Cohésion de groupe et enfants décrocheurs…

Entretien avec Xavier Laure

Nous connaissons tous dans nos vies professionnelles l’importance que revêt la cohésion de groupe dans l’efficacité du travail. Une équipe existe et se donne à son travail que dans la mesure où elle présente une certaine cohésion.

Ainsi naît-elle et fonctionne-t-elle  sur des principes assez simples :
• des règles du jeu claires dans lequel chaque membre du groupe voit son rôle clairement définit
• une organisation dédiée,des aventures à vivre ensemble,
• un leader, chef d’équipe capable de déployer un management transparent et humain.

Si ces principes sont réunis la cohésion se développe, l’efficacité dans le travail s’en ressent et l’individu au sein du groupe  a aussi la possibilité de murir et de développer ses propres capacités, d’écoute, de respect de l’autre, de créativité, etc.

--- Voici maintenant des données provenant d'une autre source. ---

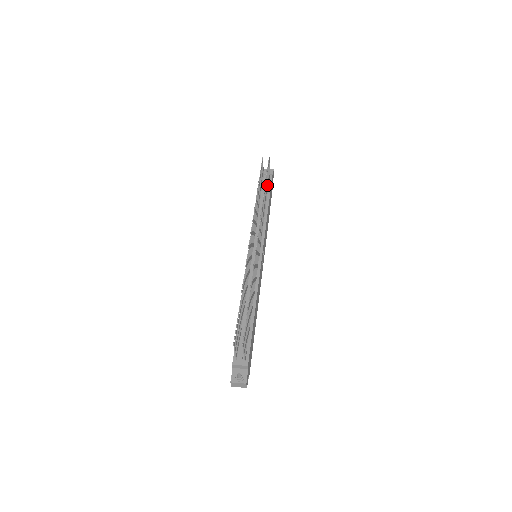
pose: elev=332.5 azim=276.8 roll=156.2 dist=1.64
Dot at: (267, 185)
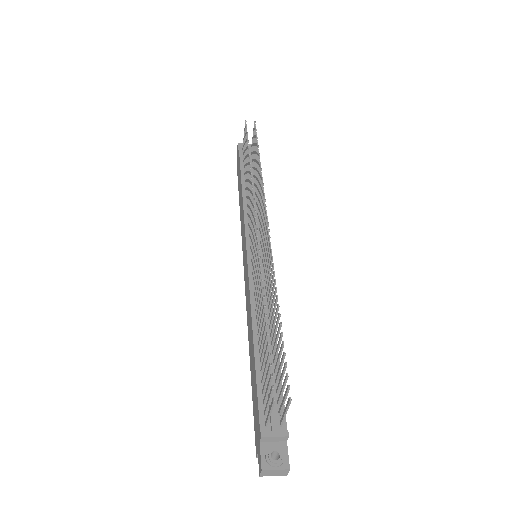
Dot at: occluded
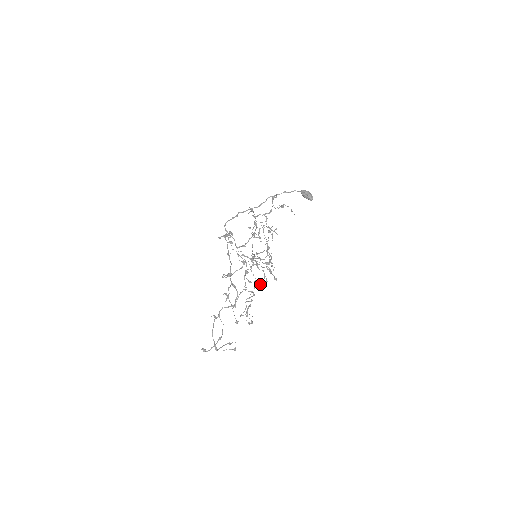
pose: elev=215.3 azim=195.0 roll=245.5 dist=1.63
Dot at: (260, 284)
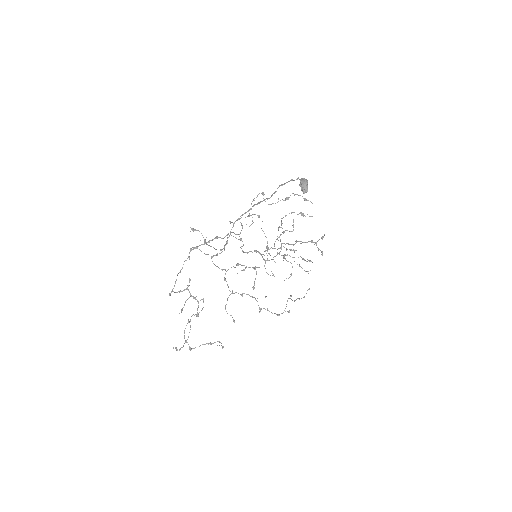
Dot at: (307, 271)
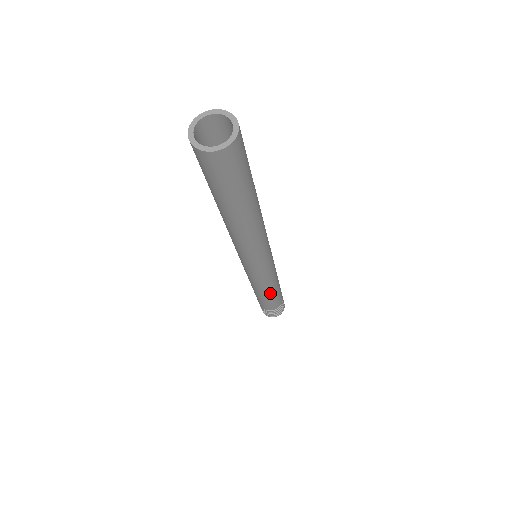
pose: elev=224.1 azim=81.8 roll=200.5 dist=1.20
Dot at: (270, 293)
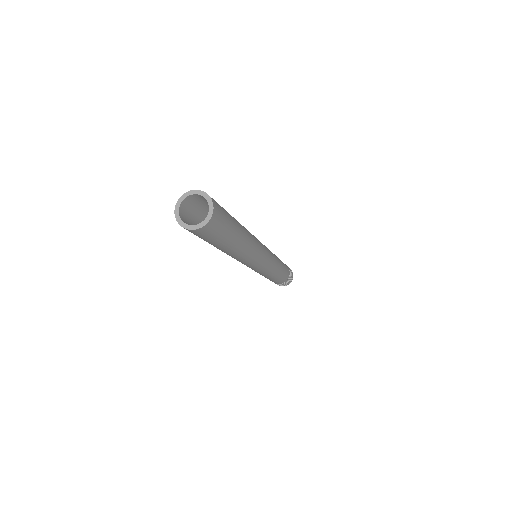
Dot at: (281, 267)
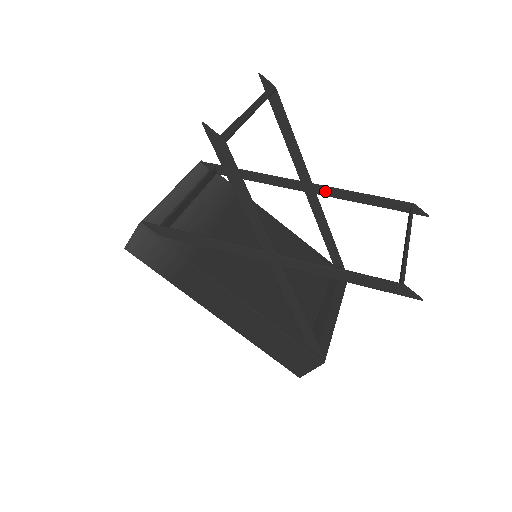
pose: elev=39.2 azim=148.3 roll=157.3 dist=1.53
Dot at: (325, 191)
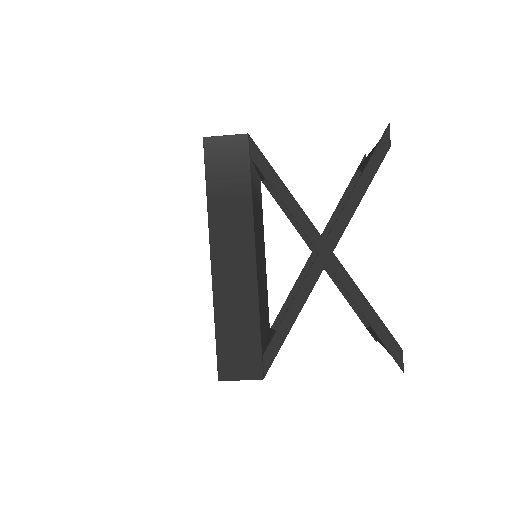
Dot at: occluded
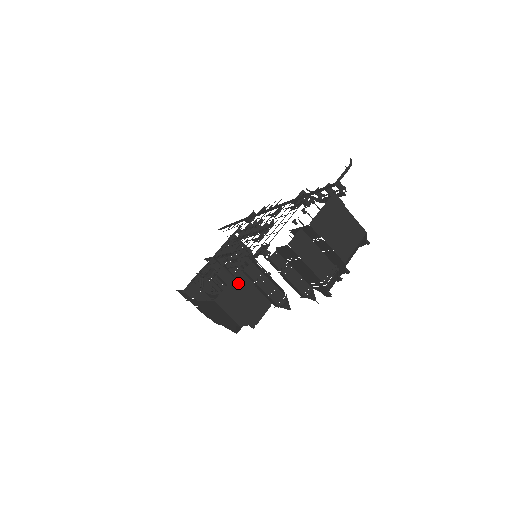
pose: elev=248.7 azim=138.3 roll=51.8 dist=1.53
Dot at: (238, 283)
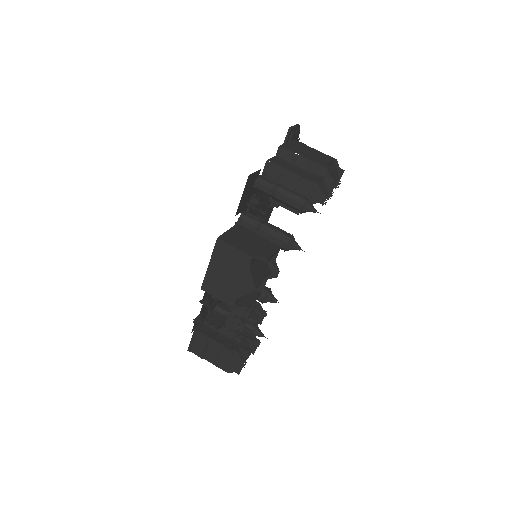
Dot at: (238, 231)
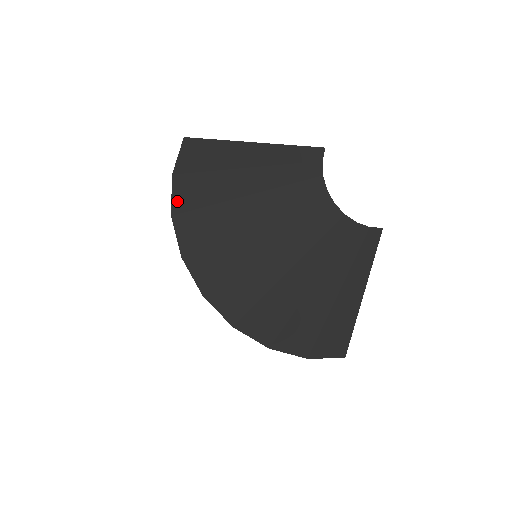
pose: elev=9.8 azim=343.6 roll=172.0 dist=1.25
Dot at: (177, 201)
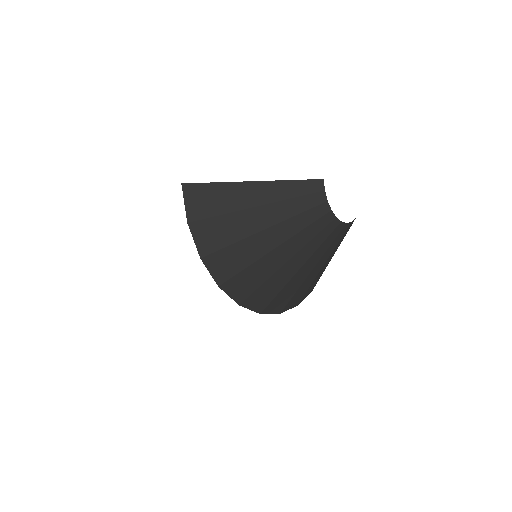
Dot at: (202, 245)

La cohésion de groupe fait partie des principes fondateurs de la pédagogie de l’Académie des Arts. Elle est primordiale, dans la mesure où elle va permettre à l’enfant de se mettre personnellement en condition d’apprentissage, mais aussi parce que, ne l’oublions pas, l’enfant est un décrocheur. À ce titre, son fonctionnement est différent, il a besoin de prendre sa place au sein de la communauté, de s’inscrire dans le groupe, pour renouer avec la confiance, en lui, mais aussi en l’adulte qui lui enseigne. La cohésion est donc l’enjeu premier qui va conditionner la réussite de la pédagogie, car elle est tripartite. L’enfant, le professeur, le leader du groupe.
L’enfant d’abord doit accepter de faire un grand travail sur lui-même pour écouter, respecter l’autre, tenir sa place et son rôle dans le groupe.
L’enseignant doit accepter la situation de décrocheur de l’enfant, donc en faire plus pour lui, prendre en compte son extrême sensibilité et sa perte de confiance dans l’institution éducative.
Le leader enfin, se pose à la fois en leader et médiateur, orchestre l’ensemble pour faire grandir chaque membre de manière individuelle. Car chaque progrès individuel sert grandement à la communauté.

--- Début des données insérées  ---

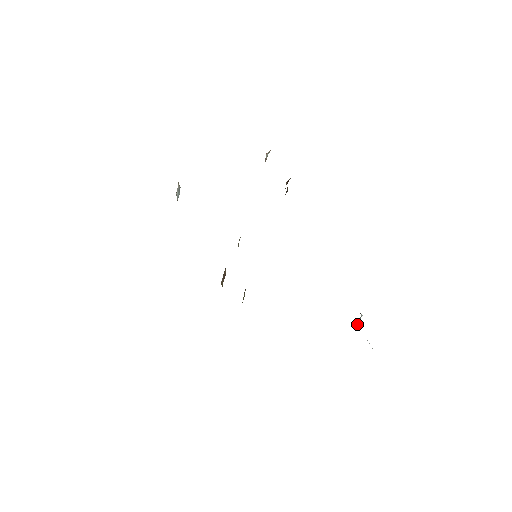
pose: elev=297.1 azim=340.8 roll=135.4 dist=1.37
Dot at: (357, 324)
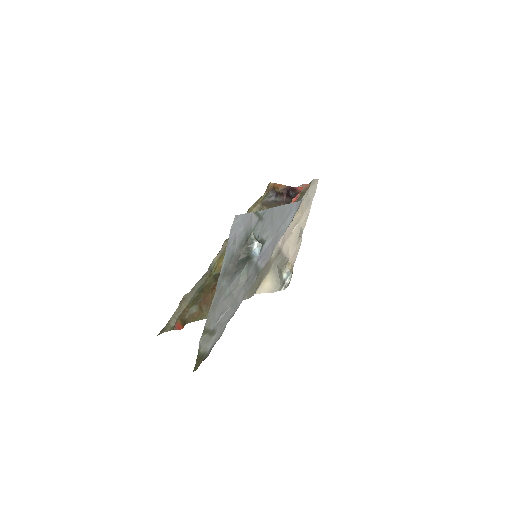
Dot at: (251, 251)
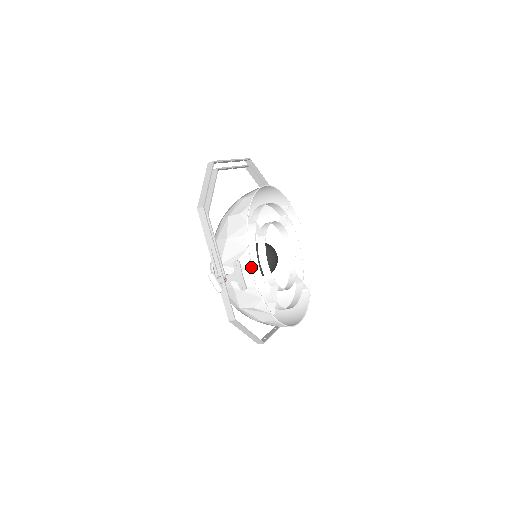
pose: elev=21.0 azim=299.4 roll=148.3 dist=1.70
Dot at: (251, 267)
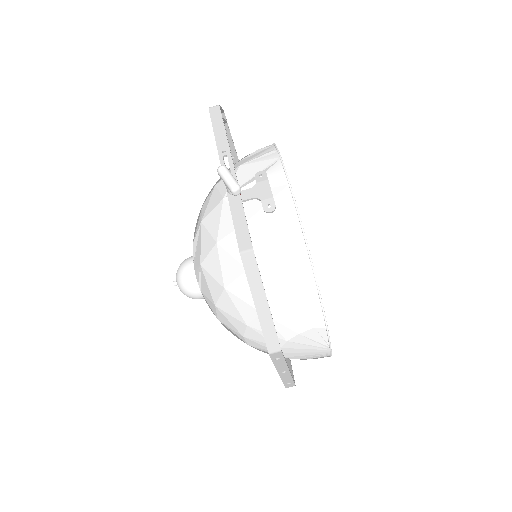
Dot at: (287, 175)
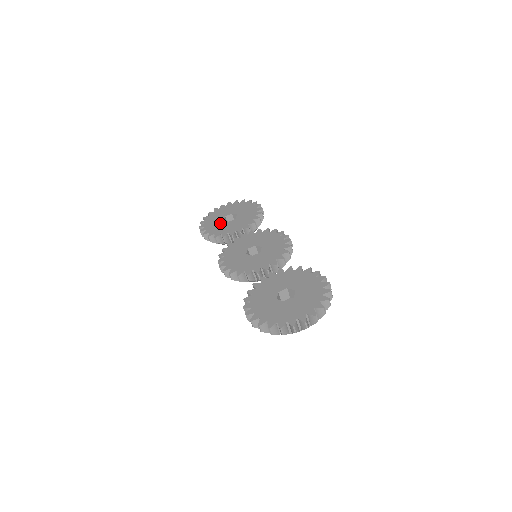
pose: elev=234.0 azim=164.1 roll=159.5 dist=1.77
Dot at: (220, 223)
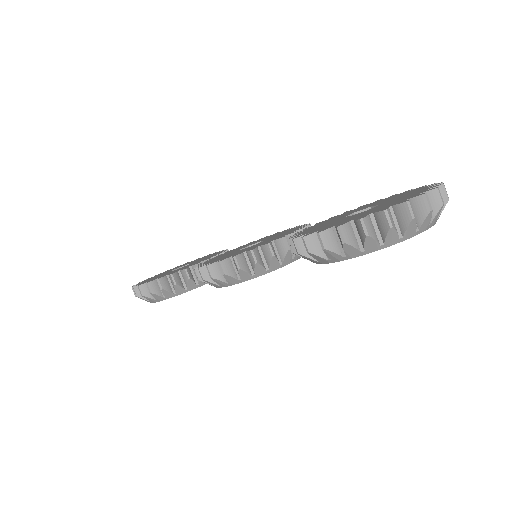
Dot at: occluded
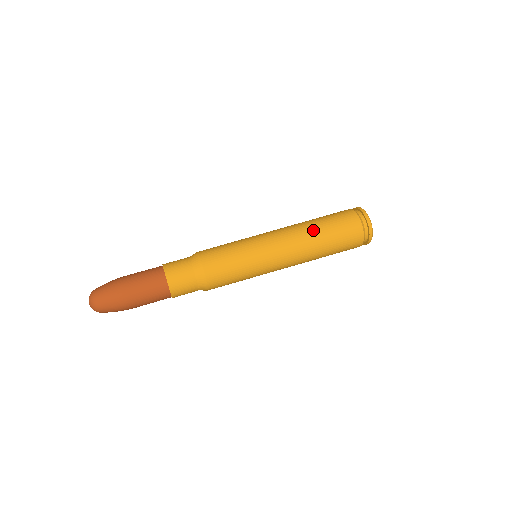
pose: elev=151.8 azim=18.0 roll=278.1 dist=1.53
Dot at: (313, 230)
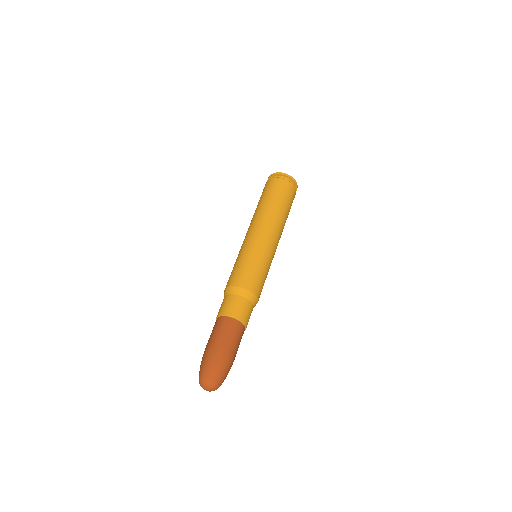
Dot at: (280, 212)
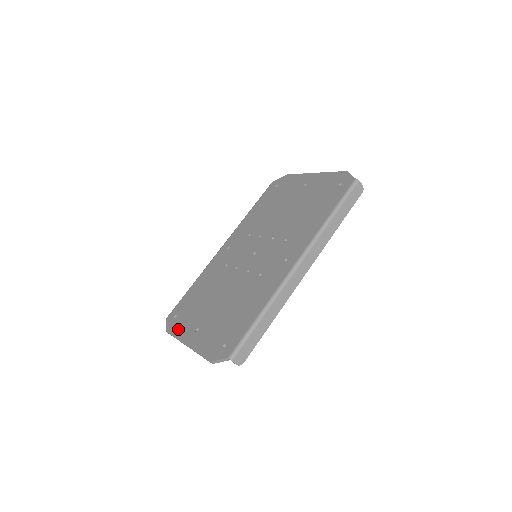
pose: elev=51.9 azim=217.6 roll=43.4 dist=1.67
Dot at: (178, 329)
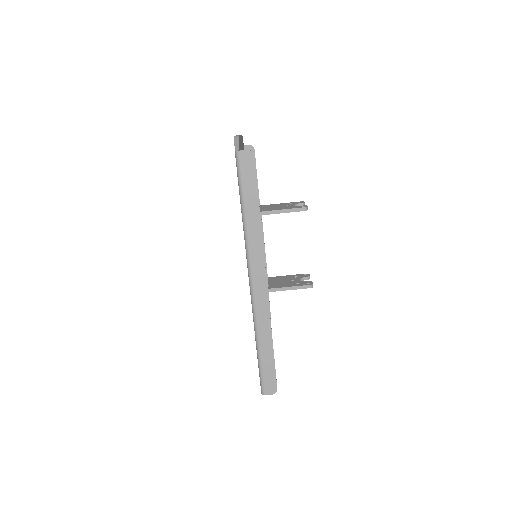
Dot at: occluded
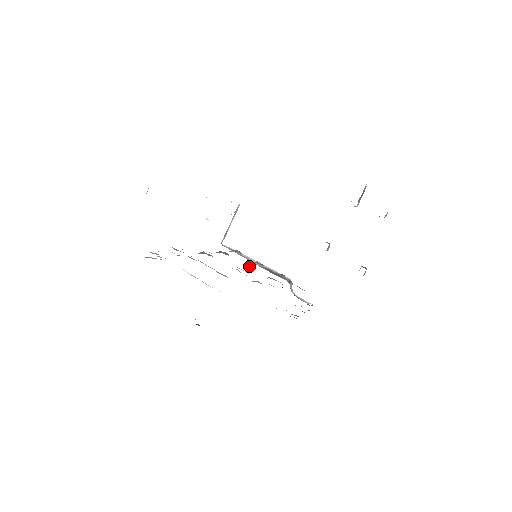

Petit à petit chaque enfant prend sa place au sein du groupe, la sensibilité, les éclats de voix, l’affection parfois se révèlent. Et plus qu’une équipe, on s’aperçoit que la première promotion de l’Académie des Arts développe au fil des jours des rapports familiaux.

La valeur de l’équipe n’est pas fonction de l’addition des capacités individuelles, mais de leurs combinaisons dans une complémentarité active.